The mean age of diagnosis for LAM in those with TSC is 28 years, compared to 35 years for
sporadic LAM.
Individuals with TSC-associated LAM as well as
sporadic LAM may present with shortness of breath or hemoptysis. Chest radiographs reveal a diffuse reticular pattern and CT examination shows diffuse interstitial changes with infiltrates and cystic changes. Pneumothorax and chylothorax may occur in individuals affected by LAM. Some individuals progress to respiratory failure and death.

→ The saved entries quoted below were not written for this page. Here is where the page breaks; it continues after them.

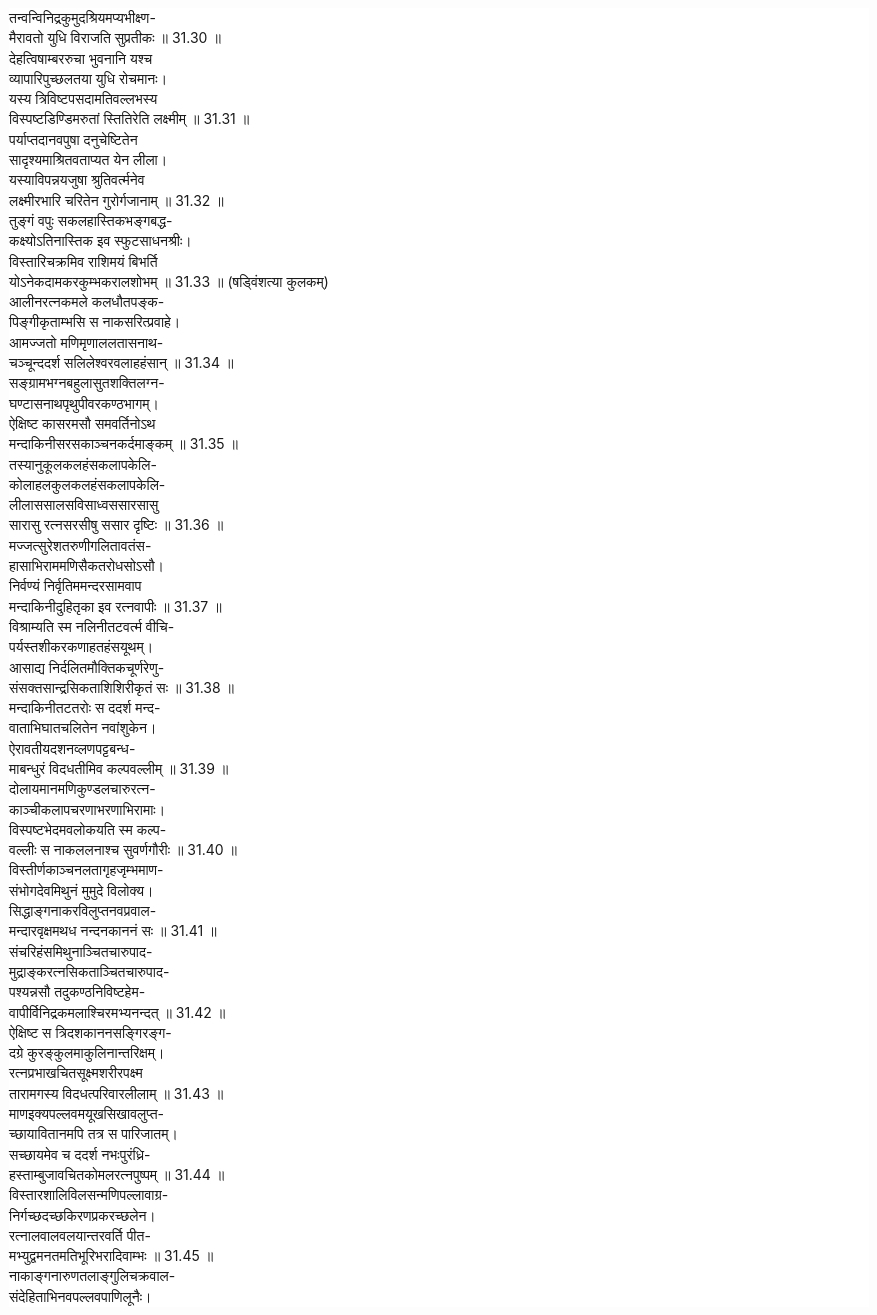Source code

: तन्वन्विनिद्रकुमुदश्रियमप्यभीक्ष्ण-  
मैरावतो युधि विराजति सुप्रतीकः ॥ 31.30 ॥  
देहत्विषाम्बररुचा भुवनानि यश्च  
व्यापारिपुच्छलतया युधि रोचमानः।  
यस्य त्रिविष्टपसदामतिवल्लभस्य  
विस्पष्टडिण्डिमरुतां स्तितिरेति लक्ष्मीम् ॥ 31.31 ॥  
पर्याप्तदानवपुषा दनुचेष्टितेन  
सादृश्यमाश्रितवताप्यत येन लीला।  
यस्याविपन्नयजुषा श्रुतिवर्त्मनेव  
लक्ष्मीरभारि चरितेन गुरोर्गजानाम् ॥ 31.32 ॥  
तुङ्गं वपुः सकलहास्तिकभङ्गबद्ध-  
कक्ष्योऽतिनास्तिक इव स्फुटसाधनश्रीः।  
विस्तारिचक्रमिव राशिमयं बिभर्ति  
योऽनेकदामकरकुम्भकरालशोभम् ॥ 31.33 ॥ (षड्विंशत्या कुलकम्)  
आलीनरत्नकमले कलधौतपङ्क-  
पिङ्गीकृताम्भसि स नाकसरित्प्रवाहे।  
आमज्जतो मणिमृणाललतासनाथ-  
चञ्चून्ददर्श सलिलेश्वरवलाहहंसान् ॥ 31.34 ॥  
सङ्ग्रामभग्नबहुलासुतशक्तिलग्न-  
घण्टासनाथपृथुपीवरकण्ठभागम्।  
ऐक्षिष्ट कासरमसौ समवर्तिनोऽथ  
मन्दाकिनीसरसकाञ्चनकर्दमाङ्कम् ॥ 31.35 ॥  
तस्यानुकूलकलहंसकलापकेलि-  
कोलाहलकुलकलहंसकलापकेलि-  
लीलाससालसविसाध्वससारसासु  
सारासु रत्नसरसीषु ससार दृष्टिः ॥ 31.36 ॥  
मज्जत्सुरेशतरुणीगलितावतंस-  
हासाभिराममणिसैकतरोधसोऽसौ।  
निर्वण्यं निर्वृतिममन्दरसामवाप  
मन्दाकिनीदुहितृका इव रत्नवापीः ॥ 31.37 ॥  
विश्राम्यति स्म नलिनीतटवर्त्म वीचि-  
पर्यस्तशीकरकणाहतहंसयूथम्।  
आसाद्य निर्दलितमौक्तिकचूर्णरेणु-  
संसक्तसान्द्रसिकताशिशिरीकृतं सः ॥ 31.38 ॥  
मन्दाकिनीतटतरोः स ददर्श मन्द-  
वाताभिघातचलितेन नवांशुकेन।  
ऐरावतीयदशनव्लणपट्टबन्ध-  
माबन्धुरं विदधतीमिव कल्पवल्लीम् ॥ 31.39 ॥  
दोलायमानमणिकुण्डलचारुरत्न-  
काञ्चीकलापचरणाभरणाभिरामाः।  
विस्पष्टभेदमवलोकयति स्म कल्प-  
वल्लीः स नाकललनाश्च सुवर्णगौरीः ॥ 31.40 ॥  
विस्तीर्णकाञ्चनलतागृहजृम्भमाण-  
संभोगदेवमिथुनं मुमुदे विलोक्य।  
सिद्धाङ्गनाकरविलुप्तनवप्रवाल-  
मन्दारवृक्षमथध नन्दनकाननं सः ॥ 31.41 ॥  
संचरिहंसमिथुनाञ्चितचारुपाद-  
मुद्राङ्करत्नसिकताञ्चितचारुपाद-  
पश्यन्नसौ तदुकण्ठनिविष्टहेम-  
वापीर्विनिद्रकमलाश्चिरमभ्यनन्दत् ॥ 31.42 ॥  
ऐक्षिष्ट स त्रिदशकाननसङ्गिरङ्ग-  
दग्रे कुरङ्कुलमाकुलिनान्तरिक्षम्।  
रत्नप्रभाखचितसूक्ष्मशरीरपक्ष्म  
तारामगस्य विदधत्परिवारलीलाम् ॥ 31.43 ॥  
माणइक्यपल्लवमयूखसिखावलुप्त-  
च्छायावितानमपि तत्र स पारिजातम्।  
सच्छायमेव च ददर्श नभःपुरंध्रि-  
हस्ताम्बुजावचितकोमलरत्नपुष्पम् ॥ 31.44 ॥  
विस्तारशालिविलसन्मणिपल्लावाग्र-  
निर्गच्छदच्छकिरणप्रकरच्छलेन।  
रत्नालवालवलयान्तरवर्ति पीत-  
मभ्युद्वमनतमतिभूरिभरादिवाम्भः ॥ 31.45 ॥  
नाकाङ्गनारुणतलाङ्गुलिचक्रवाल-  
संदेहिताभिनवपल्लवपाणिलूनैः।  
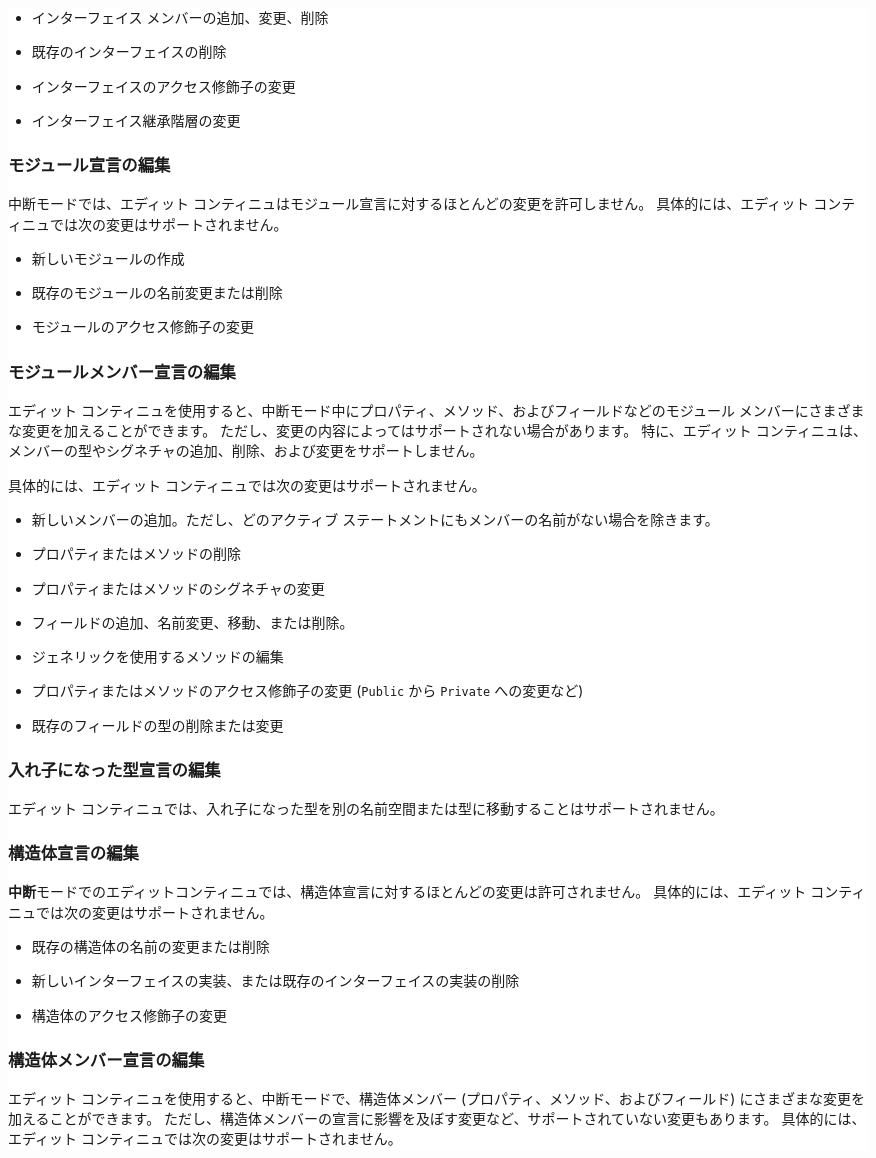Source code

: - インターフェイス メンバーの追加、変更、削除  
  
- 既存のインターフェイスの削除  
  
- インターフェイスのアクセス修飾子の変更  
  
- インターフェイス継承階層の変更  
  
### <a name="module-declaration-edits"></a><a name="BKMK_ModuleDeclarationEdits"></a> モジュール宣言の編集  
 中断モードでは、エディット コンティニュはモジュール宣言に対するほとんどの変更を許可しません。 具体的には、エディット コンティニュでは次の変更はサポートされません。  
  
- 新しいモジュールの作成  
  
- 既存のモジュールの名前変更または削除  
  
- モジュールのアクセス修飾子の変更  
  
### <a name="module-member-declaration-edits"></a><a name="BKMK_ModuleMemberDeclarationEdits"></a> モジュールメンバー宣言の編集  
 エディット コンティニュを使用すると、中断モード中にプロパティ、メソッド、およびフィールドなどのモジュール メンバーにさまざまな変更を加えることができます。 ただし、変更の内容によってはサポートされない場合があります。 特に、エディット コンティニュは、メンバーの型やシグネチャの追加、削除、および変更をサポートしません。  
  
 具体的には、エディット コンティニュでは次の変更はサポートされません。  
  
- 新しいメンバーの追加。ただし、どのアクティブ ステートメントにもメンバーの名前がない場合を除きます。  
  
- プロパティまたはメソッドの削除  
  
- プロパティまたはメソッドのシグネチャの変更  
  
- フィールドの追加、名前変更、移動、または削除。  
  
- ジェネリックを使用するメソッドの編集  
  
- プロパティまたはメソッドのアクセス修飾子の変更 (`Public` から `Private` への変更など)  
  
- 既存のフィールドの型の削除または変更  
  
### <a name="nested-type-declaration-edits"></a><a name="BKMK_NestedTypeDeclarationEdits"></a> 入れ子になった型宣言の編集  
 エディット コンティニュでは、入れ子になった型を別の名前空間または型に移動することはサポートされません。  
  
### <a name="structure-declaration-edits"></a><a name="BKMK_StructureDeclarationEdits"></a> 構造体宣言の編集  
 **中断**モードでのエディットコンティニュでは、構造体宣言に対するほとんどの変更は許可されません。 具体的には、エディット コンティニュでは次の変更はサポートされません。  
  
- 既存の構造体の名前の変更または削除  
  
- 新しいインターフェイスの実装、または既存のインターフェイスの実装の削除  
  
- 構造体のアクセス修飾子の変更  
  
### <a name="structure-member-declaration-edits"></a><a name="BKMK_StructureMemberDeclarationEdits"></a> 構造体メンバー宣言の編集  
 エディット コンティニュを使用すると、中断モードで、構造体メンバー (プロパティ、メソッド、およびフィールド) にさまざまな変更を加えることができます。 ただし、構造体メンバーの宣言に影響を及ぼす変更など、サポートされていない変更もあります。 具体的には、エディット コンティニュでは次の変更はサポートされません。  
  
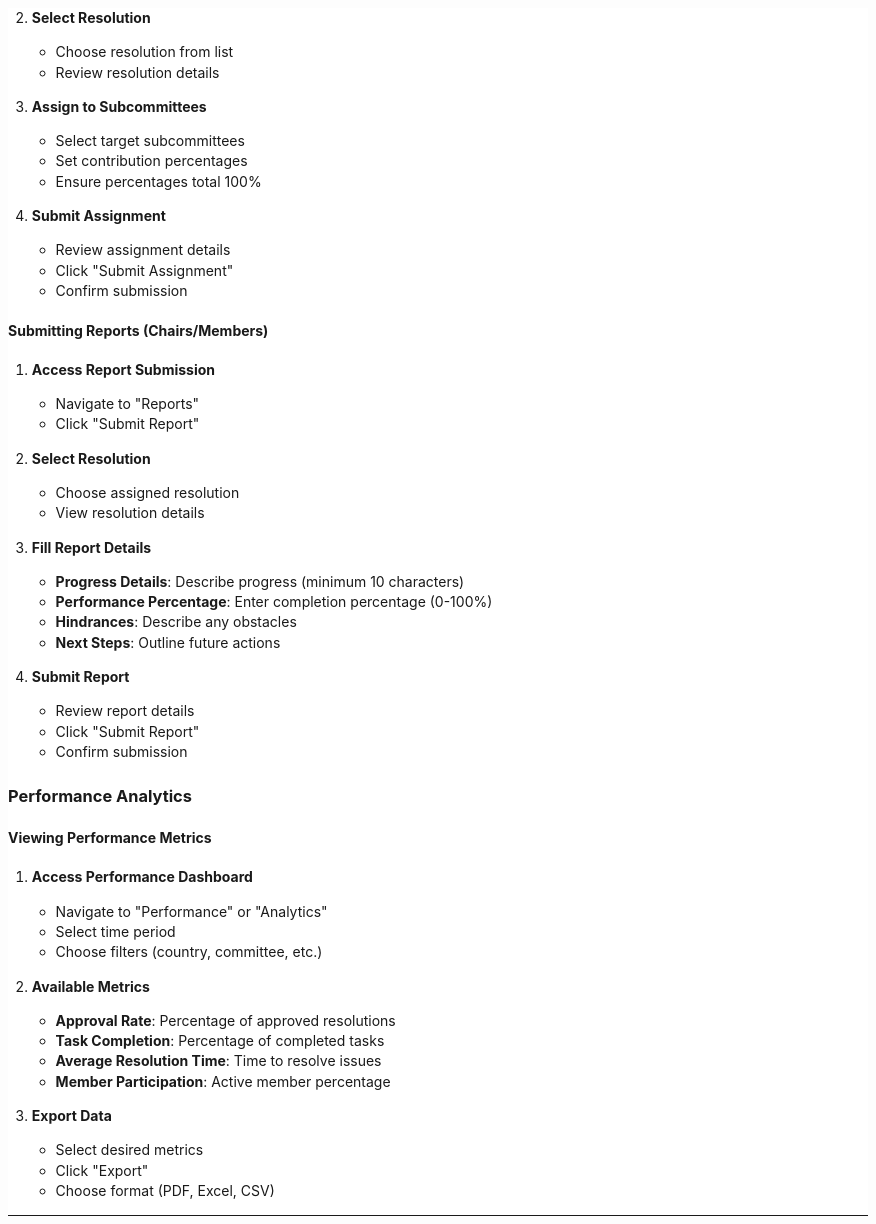2. **Select Resolution**
   - Choose resolution from list
   - Review resolution details

3. **Assign to Subcommittees**
   - Select target subcommittees
   - Set contribution percentages
   - Ensure percentages total 100%

4. **Submit Assignment**
   - Review assignment details
   - Click "Submit Assignment"
   - Confirm submission

#### Submitting Reports (Chairs/Members)

1. **Access Report Submission**
   - Navigate to "Reports"
   - Click "Submit Report"

2. **Select Resolution**
   - Choose assigned resolution
   - View resolution details

3. **Fill Report Details**
   - **Progress Details**: Describe progress (minimum 10 characters)
   - **Performance Percentage**: Enter completion percentage (0-100%)
   - **Hindrances**: Describe any obstacles
   - **Next Steps**: Outline future actions

4. **Submit Report**
   - Review report details
   - Click "Submit Report"
   - Confirm submission

### Performance Analytics

#### Viewing Performance Metrics

1. **Access Performance Dashboard**
   - Navigate to "Performance" or "Analytics"
   - Select time period
   - Choose filters (country, committee, etc.)

2. **Available Metrics**
   - **Approval Rate**: Percentage of approved resolutions
   - **Task Completion**: Percentage of completed tasks
   - **Average Resolution Time**: Time to resolve issues
   - **Member Participation**: Active member percentage

3. **Export Data**
   - Select desired metrics
   - Click "Export"
   - Choose format (PDF, Excel, CSV)

---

It is suggested that LAM associated with TSC is milder than
sporadic LAM because persons with TSC and LAM account for only about 15% of registrants in the
NHLBI LAM Foundation [
McCormack 2008]. Furthermore, persons with TSC and LAM have less severe lung cysts than persons with sporadic LAM [
Avila et al 2007].
Multifocal micronodular pneumonocyte hyperplasia (MMPH), characterized by multiple nodular proliferations of type II pneumocytes, was first described in association with TSC in 1991 [Popper et al 1991]. While MMPH does not have known prognostic or physiologic consequences, there have been at least two reports of respiratory failure associated with MMPH [Cancellieri et al 2002, Kobashi et al 2008]. The precise prevalence of MMPH in individuals with TSC is not known but may be as high as 40%-58% [Franz et al 2001, Muzykewicz et al 2009]. Males and females are equally likely to have MMPH, and it may occur in the presence or absence of LAM in persons with TSC. MMPH can be confused with atypical adenomatous hyperplasia, which is a premalignant lesion that is not clearly associated with TSC.
Eye
The retinal lesions of TSC include hamartomas (elevated mulberry lesions or plaque-like lesions) observed in 30%-50% of individuals with TSC. These lesions are relatively rare in the general population with a recent case series of 3573 healthy term newborns identifying only two with these lesions [Li et al 2013]. Achromic patches (similar to the hypopigmented skin lesions) have been noted to occur in 39% of individuals with TSC, while the general population incidence is 1:20,000 [Northrup et al 1993]. Although these lesions are usually asymptomatic, a few persons with TSC have had progressively enlarging retinal astrocytic hamartomas with total exudative retinal detachment and neovascular glaucoma [Shields et al 2004].
Neuroendocrine Tumors (NETs)
Dworakowska & Grossman [2009] summarized case reports of persons with TSC who had NETs; the majority of tumors were pituitary adenomas (ACTHoma and GHoma), parathyroid adenomas and hyperplasia, and pancreatic adenomas (insulinoma and islet cell neoplasm). More recently single case reports have included gastrinoma, pheochromocytoma, and carcinoids. Several individuals had a TSC2 pathogenic variant and/or loss of heterozygosity in the islet cell neoplasms.